Freight costs and congestion are rising along the dividing line between Mexico and the US, and will continue to do so whether or not US President Trump decides to close the border, reports JOC.com.
Following Trump’s recent border closure threats, US Customs and Border Protection (CBP) has begun shifting its resources from cargo inspection and clearance to immigration-related jobs, causing truck jams and processing delays, the report says.
In Ciudad Juarez, across the border from El Paso, truckers heading to the US border face up to 12-hour delays following a reshuffling of border agents, according to Reuters.
In Laredo, the largest US-Mexico border crossing point for freight, CBP on Wednesday closed lanes on three of the bridges bringing freight and people into the US, JOC.com said.
And, in Nogales, Arizona, which handled more than 337,000 US-bound truck crossings last year, CBP last week said it would suspend commercial truck crossings on Sundays.
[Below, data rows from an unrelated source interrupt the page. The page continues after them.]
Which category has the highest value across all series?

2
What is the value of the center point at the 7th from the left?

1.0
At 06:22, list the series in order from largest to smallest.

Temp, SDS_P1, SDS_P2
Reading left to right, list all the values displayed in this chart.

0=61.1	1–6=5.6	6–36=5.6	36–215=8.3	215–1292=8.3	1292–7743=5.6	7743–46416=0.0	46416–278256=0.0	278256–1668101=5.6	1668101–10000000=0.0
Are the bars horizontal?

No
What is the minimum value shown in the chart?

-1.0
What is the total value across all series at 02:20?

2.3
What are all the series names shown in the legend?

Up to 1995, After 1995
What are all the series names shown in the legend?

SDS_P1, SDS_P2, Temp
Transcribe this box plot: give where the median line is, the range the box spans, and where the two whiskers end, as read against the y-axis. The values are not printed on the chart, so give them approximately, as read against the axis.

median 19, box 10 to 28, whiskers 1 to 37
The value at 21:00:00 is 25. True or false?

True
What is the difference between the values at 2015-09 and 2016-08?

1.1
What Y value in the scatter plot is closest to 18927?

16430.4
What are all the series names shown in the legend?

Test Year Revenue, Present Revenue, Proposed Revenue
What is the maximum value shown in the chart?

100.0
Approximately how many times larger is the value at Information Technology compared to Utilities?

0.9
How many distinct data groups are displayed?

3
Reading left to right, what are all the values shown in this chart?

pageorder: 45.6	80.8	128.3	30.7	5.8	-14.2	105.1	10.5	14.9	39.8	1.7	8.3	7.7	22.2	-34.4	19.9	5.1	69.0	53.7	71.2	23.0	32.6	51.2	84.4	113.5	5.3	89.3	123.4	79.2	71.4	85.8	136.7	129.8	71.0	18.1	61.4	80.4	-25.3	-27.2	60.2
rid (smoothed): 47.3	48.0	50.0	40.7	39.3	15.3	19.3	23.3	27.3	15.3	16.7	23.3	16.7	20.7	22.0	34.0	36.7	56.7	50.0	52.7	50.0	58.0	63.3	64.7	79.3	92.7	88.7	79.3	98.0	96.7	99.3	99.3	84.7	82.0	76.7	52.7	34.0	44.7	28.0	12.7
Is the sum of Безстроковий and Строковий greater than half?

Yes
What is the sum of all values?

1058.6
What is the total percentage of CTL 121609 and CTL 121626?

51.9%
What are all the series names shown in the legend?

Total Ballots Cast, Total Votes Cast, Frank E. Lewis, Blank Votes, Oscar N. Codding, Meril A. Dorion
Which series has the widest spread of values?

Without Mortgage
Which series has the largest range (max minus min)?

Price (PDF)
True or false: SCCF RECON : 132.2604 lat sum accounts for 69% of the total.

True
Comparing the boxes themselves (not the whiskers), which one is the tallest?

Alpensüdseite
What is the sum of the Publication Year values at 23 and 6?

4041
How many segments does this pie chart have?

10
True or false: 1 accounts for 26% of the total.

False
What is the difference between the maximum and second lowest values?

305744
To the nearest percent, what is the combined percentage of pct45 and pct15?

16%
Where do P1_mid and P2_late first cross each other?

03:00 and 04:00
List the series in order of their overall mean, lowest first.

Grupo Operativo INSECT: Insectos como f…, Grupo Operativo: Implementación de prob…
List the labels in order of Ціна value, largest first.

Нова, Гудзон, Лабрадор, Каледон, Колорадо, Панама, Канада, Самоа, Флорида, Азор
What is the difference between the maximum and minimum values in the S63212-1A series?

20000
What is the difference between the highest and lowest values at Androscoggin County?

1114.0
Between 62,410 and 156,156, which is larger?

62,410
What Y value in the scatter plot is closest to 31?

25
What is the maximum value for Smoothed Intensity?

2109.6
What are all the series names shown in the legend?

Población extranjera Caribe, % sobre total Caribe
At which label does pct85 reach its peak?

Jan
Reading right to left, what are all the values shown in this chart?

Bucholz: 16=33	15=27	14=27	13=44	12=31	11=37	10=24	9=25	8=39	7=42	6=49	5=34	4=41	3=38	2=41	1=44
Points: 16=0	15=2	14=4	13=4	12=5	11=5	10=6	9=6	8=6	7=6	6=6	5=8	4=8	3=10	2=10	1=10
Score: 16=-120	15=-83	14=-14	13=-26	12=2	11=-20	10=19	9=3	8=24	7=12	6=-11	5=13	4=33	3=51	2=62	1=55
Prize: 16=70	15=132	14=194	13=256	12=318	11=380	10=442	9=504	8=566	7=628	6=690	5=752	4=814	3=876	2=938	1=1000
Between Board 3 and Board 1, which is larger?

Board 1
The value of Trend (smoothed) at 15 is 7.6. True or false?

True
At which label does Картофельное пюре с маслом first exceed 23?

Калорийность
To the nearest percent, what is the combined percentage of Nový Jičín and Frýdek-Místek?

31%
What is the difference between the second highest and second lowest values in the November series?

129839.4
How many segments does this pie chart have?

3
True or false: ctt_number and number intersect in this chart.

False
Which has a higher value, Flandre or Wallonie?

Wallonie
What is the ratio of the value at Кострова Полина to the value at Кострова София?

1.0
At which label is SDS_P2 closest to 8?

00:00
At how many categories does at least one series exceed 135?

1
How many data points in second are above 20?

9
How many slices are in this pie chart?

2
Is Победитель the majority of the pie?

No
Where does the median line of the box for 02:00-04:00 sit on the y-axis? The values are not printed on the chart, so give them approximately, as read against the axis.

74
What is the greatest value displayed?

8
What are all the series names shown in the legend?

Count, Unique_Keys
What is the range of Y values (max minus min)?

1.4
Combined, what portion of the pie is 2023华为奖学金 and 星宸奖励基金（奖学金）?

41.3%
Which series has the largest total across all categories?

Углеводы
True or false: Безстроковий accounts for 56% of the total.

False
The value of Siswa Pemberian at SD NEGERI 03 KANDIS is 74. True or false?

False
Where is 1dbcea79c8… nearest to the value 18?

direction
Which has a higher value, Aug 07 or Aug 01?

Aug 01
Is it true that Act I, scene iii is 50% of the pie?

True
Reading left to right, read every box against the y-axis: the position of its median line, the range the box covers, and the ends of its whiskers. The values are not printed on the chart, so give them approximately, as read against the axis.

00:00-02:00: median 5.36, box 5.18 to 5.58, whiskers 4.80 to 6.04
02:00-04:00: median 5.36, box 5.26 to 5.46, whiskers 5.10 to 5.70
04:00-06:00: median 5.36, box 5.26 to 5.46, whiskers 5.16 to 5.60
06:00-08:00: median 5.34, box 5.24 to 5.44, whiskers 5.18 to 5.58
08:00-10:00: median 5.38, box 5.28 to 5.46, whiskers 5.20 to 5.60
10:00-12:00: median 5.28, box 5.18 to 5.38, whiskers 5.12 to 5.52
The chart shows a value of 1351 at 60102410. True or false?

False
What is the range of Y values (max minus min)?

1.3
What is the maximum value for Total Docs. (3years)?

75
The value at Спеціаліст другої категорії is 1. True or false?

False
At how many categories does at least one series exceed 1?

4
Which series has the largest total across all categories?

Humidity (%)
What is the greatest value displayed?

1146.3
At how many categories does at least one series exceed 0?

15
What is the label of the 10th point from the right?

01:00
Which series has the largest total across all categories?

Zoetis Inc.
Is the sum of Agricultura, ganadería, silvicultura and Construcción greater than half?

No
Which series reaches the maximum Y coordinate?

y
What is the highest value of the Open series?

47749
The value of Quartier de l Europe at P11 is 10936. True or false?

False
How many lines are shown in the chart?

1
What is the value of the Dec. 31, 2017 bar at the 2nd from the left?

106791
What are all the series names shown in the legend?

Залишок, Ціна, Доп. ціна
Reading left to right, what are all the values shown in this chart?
Nogales is a major point of entry for produce from Sonora, Mexico.
The sheer volume of freight moving by truck between Mexico and the US – trucks transported US$484bn in US-Mexico freight last year, according to data from the US Bureau of Transportation Statistics – leaves few transportation alternatives in the event of a border shutdown, JOC.com said.
Some freight could be switched to ocean vessels crossing the Gulf of Mexico or moving along the Pacific Coast, but the logistics challenges would be formidable and the costs would be high, perhaps high enough to keep businesses from shipping altogether, the report said.
US President Trump last Friday threatened via Twitter to close the border or “large sections of the border” if Mexico “doesn’t immediately stop ALL illegal immigration coming into the United States”. He appeared to backpedal on those remarks Tuesday, but on Wednesday, reiterated his threat, this time if Congress doesn’t “immediately get together and eliminate the loopholes at the border...If no action, Border, or large sections of Border, will close'.
“Closing the US-Mexico border would inflict severe economic harm on American families, workers, farmers, and manufacturers across the United States,” Neil Bradley, executive vice president and chief policy officer at the US Chamber of Commerce, said on Monday. “Even threatening to close the border...creates a degree of economic uncertainty”.